SET TASK: Copy every line of the entries from the one containing "genus: Conostegia" down to the one containing "locality: Acahulzotla, Agua de Obispo", including both.

RAW DATA:
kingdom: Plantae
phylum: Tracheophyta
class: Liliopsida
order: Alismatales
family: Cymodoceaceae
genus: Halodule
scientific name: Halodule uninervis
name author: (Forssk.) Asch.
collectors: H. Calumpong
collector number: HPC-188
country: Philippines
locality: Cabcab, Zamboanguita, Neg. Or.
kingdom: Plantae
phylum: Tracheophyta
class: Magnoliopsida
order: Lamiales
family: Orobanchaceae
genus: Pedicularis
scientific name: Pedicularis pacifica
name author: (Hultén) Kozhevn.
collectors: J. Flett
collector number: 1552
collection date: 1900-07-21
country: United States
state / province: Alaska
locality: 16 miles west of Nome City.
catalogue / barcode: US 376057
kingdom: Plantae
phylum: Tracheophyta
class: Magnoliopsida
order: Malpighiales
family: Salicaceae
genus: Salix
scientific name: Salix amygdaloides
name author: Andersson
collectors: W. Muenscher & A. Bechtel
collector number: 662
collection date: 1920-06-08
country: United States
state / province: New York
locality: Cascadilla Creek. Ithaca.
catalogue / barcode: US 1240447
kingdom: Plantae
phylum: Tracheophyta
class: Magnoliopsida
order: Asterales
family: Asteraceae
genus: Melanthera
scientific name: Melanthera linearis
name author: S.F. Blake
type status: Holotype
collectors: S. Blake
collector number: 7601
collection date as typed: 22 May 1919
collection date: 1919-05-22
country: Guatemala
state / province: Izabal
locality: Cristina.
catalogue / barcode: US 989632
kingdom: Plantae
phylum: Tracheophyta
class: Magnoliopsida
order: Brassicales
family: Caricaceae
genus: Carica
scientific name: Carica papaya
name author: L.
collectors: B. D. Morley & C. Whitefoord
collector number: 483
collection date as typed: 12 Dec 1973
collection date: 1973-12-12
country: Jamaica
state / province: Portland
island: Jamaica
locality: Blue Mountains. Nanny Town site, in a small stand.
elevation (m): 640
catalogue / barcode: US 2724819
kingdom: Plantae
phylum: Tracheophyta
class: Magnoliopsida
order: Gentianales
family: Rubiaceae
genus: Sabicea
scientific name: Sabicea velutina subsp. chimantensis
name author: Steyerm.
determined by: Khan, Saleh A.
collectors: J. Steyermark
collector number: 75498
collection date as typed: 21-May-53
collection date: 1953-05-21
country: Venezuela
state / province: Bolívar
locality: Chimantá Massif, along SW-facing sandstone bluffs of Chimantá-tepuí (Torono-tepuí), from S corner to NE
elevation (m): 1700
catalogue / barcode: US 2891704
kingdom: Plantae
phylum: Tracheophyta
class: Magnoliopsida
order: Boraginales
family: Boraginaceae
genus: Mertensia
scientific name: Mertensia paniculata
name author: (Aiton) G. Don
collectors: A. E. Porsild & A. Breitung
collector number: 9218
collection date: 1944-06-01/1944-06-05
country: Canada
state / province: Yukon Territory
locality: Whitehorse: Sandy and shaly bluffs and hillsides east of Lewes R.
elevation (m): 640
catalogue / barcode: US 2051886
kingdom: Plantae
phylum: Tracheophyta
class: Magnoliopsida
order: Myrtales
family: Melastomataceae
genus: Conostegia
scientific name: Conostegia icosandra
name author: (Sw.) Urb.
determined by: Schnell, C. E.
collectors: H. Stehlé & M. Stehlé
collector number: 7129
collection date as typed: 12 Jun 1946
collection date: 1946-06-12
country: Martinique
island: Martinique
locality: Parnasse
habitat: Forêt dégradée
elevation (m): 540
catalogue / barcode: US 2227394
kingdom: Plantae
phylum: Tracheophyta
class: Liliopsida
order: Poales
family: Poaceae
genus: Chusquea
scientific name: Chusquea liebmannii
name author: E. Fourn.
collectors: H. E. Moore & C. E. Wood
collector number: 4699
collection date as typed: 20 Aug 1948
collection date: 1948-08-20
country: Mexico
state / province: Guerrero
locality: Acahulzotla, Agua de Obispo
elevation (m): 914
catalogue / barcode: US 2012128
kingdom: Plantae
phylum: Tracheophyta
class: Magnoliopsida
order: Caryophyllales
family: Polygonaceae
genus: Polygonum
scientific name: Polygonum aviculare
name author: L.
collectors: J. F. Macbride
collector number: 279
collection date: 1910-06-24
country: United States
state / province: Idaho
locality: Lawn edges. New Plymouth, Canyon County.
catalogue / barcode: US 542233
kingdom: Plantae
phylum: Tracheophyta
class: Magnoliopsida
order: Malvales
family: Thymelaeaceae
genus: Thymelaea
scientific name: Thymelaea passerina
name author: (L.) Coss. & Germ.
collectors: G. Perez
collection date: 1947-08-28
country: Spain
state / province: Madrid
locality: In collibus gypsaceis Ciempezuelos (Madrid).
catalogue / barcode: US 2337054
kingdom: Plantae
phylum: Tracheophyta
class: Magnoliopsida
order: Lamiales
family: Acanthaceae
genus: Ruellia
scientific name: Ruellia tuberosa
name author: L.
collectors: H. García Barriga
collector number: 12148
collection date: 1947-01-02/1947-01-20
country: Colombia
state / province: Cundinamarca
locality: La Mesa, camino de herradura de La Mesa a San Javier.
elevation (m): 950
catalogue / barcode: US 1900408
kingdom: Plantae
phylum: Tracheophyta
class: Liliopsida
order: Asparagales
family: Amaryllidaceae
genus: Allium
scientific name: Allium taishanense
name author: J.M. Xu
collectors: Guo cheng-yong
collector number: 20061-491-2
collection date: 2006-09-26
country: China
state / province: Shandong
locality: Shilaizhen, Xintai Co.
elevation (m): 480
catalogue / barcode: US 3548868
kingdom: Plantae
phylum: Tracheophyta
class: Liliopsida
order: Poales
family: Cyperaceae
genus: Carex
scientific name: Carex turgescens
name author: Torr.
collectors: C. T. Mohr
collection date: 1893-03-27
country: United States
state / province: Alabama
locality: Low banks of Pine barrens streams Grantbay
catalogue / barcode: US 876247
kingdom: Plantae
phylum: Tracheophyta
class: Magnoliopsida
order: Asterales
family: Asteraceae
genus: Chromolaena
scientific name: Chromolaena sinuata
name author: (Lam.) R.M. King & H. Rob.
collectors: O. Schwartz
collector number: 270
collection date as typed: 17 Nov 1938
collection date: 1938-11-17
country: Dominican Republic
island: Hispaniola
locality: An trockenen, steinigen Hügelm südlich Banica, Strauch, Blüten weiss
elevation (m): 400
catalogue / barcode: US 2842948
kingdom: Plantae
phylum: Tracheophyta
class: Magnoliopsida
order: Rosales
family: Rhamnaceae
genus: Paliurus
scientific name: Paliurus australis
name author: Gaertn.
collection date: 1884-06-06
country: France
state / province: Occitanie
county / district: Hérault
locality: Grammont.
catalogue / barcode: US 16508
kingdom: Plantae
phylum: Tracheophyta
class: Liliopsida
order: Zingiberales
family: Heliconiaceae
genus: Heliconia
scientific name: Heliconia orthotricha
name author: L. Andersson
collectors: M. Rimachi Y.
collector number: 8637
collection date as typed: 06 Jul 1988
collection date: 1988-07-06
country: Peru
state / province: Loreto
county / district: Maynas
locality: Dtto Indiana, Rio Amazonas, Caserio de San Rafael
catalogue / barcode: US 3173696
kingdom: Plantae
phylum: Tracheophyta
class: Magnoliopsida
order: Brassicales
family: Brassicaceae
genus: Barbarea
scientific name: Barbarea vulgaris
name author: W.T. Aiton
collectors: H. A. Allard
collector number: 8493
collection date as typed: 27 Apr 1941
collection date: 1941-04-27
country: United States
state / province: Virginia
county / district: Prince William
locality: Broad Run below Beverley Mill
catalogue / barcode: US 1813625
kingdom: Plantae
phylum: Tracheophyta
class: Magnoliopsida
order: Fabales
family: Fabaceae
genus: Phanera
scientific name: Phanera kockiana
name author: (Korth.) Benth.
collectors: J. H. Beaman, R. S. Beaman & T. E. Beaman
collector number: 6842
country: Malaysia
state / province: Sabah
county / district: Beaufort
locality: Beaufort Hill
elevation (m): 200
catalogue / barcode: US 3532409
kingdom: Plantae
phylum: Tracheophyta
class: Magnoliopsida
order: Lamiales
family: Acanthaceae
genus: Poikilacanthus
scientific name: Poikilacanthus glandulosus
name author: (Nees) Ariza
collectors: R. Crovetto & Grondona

RESULT OF THE EXERCISE:
genus: Conostegia
scientific name: Conostegia icosandra
name author: (Sw.) Urb.
determined by: Schnell, C. E.
collectors: H. Stehlé & M. Stehlé
collector number: 7129
collection date as typed: 12 Jun 1946
collection date: 1946-06-12
country: Martinique
island: Martinique
locality: Parnasse
habitat: Forêt dégradée
elevation (m): 540
catalogue / barcode: US 2227394
kingdom: Plantae
phylum: Tracheophyta
class: Liliopsida
order: Poales
family: Poaceae
genus: Chusquea
scientific name: Chusquea liebmannii
name author: E. Fourn.
collectors: H. E. Moore & C. E. Wood
collector number: 4699
collection date as typed: 20 Aug 1948
collection date: 1948-08-20
country: Mexico
state / province: Guerrero
locality: Acahulzotla, Agua de Obispo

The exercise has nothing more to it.